* Exercise brief *
Go to the line containing "index tip: (788, 519)" in the records below and print it and every following line exactly, on through the line containing "ring mcp: (1177, 516)", then stop.

(Items listed in a dataset)
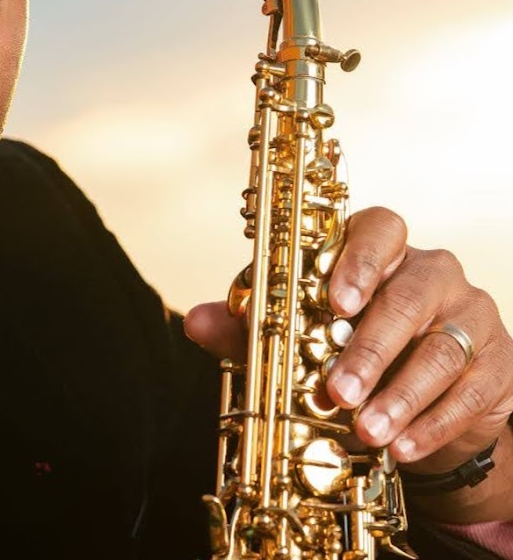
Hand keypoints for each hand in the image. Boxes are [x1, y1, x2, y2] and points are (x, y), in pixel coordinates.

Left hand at [185, 207, 512, 496]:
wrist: (415, 399)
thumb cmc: (346, 346)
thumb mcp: (296, 333)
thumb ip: (248, 325)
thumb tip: (192, 319)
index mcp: (380, 249)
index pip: (380, 227)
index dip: (359, 258)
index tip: (335, 301)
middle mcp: (431, 272)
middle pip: (409, 296)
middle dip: (371, 347)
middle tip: (338, 389)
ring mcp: (470, 314)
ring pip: (442, 349)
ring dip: (400, 395)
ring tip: (366, 431)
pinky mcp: (498, 362)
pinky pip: (472, 391)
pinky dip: (433, 423)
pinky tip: (402, 447)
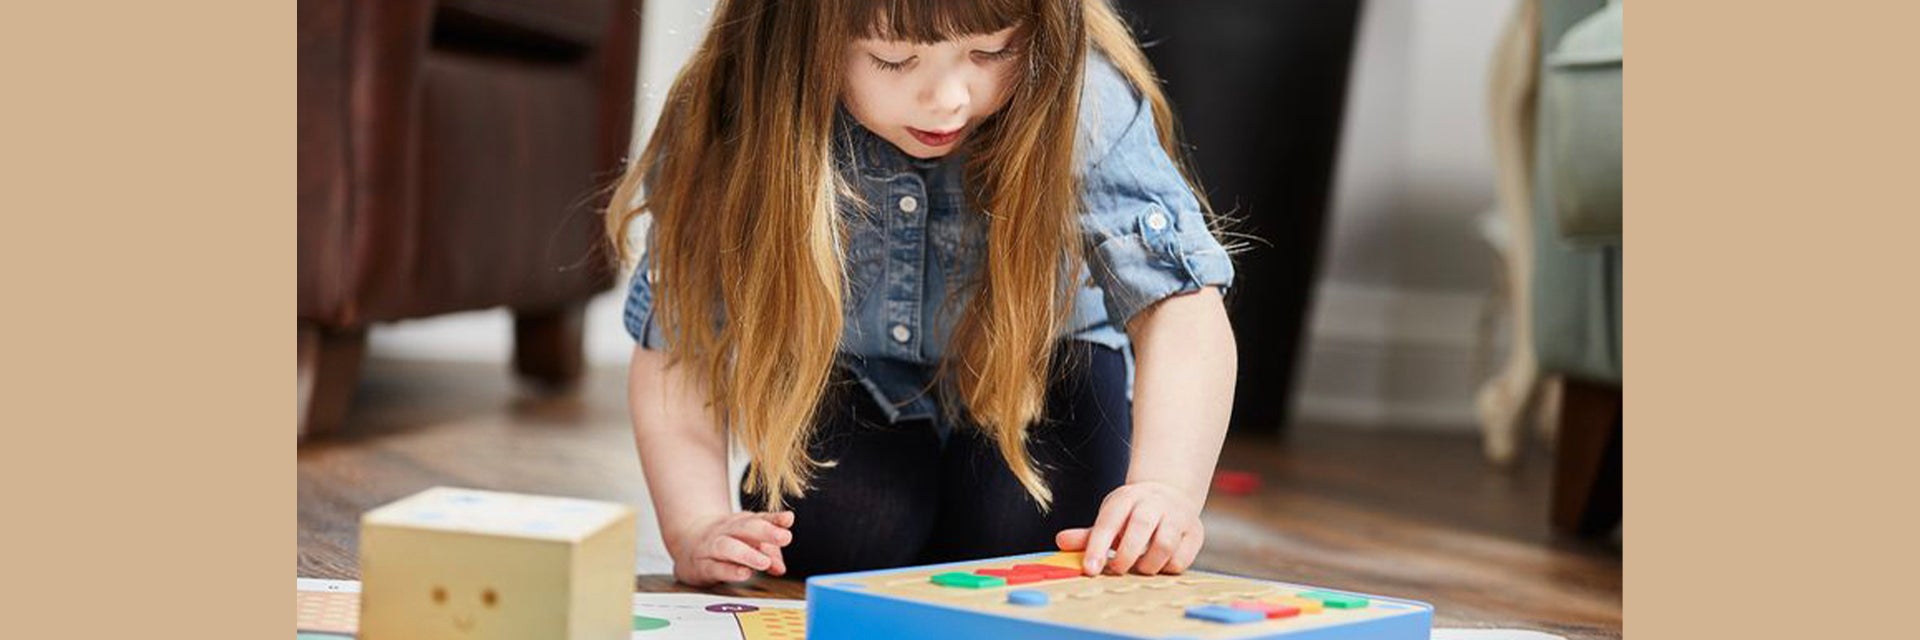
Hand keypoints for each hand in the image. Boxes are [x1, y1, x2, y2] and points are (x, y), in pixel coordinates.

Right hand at [667, 511, 793, 585]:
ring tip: (765, 562)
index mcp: (742, 522)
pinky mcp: (702, 566)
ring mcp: (713, 546)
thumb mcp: (749, 542)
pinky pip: (716, 567)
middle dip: (766, 532)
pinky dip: (730, 571)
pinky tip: (744, 573)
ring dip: (748, 554)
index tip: (788, 519)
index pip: (760, 518)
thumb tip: (781, 568)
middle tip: (785, 537)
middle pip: (746, 528)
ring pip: (728, 547)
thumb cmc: (724, 541)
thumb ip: (769, 553)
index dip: (775, 519)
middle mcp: (727, 531)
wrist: (687, 541)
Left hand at [1055, 481, 1203, 575]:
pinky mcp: (1195, 532)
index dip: (1097, 547)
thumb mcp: (1109, 518)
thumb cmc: (1132, 514)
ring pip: (1165, 544)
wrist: (1170, 493)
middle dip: (1126, 555)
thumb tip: (1060, 542)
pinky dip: (1167, 568)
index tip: (1089, 570)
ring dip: (1148, 564)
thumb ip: (1088, 535)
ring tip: (1139, 567)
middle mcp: (1154, 503)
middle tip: (1116, 570)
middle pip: (1141, 528)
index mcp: (1126, 499)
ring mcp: (1177, 516)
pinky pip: (1182, 558)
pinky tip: (1159, 565)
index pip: (1109, 521)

* Answer for this exercise *
index tip: (788, 519)
index pip: (760, 518)
thumb tip: (781, 568)
middle tip: (785, 537)
middle pip: (746, 528)
ring pip: (728, 547)
thumb cmc: (724, 541)
thumb ip: (769, 553)
index dip: (775, 519)
middle mcp: (727, 531)
wrist: (687, 541)
Left hand at [1055, 481, 1203, 575]:
pinky mcp: (1195, 532)
index dip: (1097, 547)
thumb mcp: (1109, 518)
thumb cmc: (1132, 514)
ring pip: (1165, 544)
wrist: (1170, 493)
middle dip: (1126, 555)
thumb tip: (1060, 542)
pinky dip: (1167, 568)
index tip: (1089, 570)
ring dip: (1148, 564)
thumb ip: (1088, 535)
ring tip: (1139, 567)
middle mcp: (1154, 503)
middle tip: (1116, 570)
middle pip: (1141, 528)
index mcp: (1126, 499)
ring mcp: (1177, 516)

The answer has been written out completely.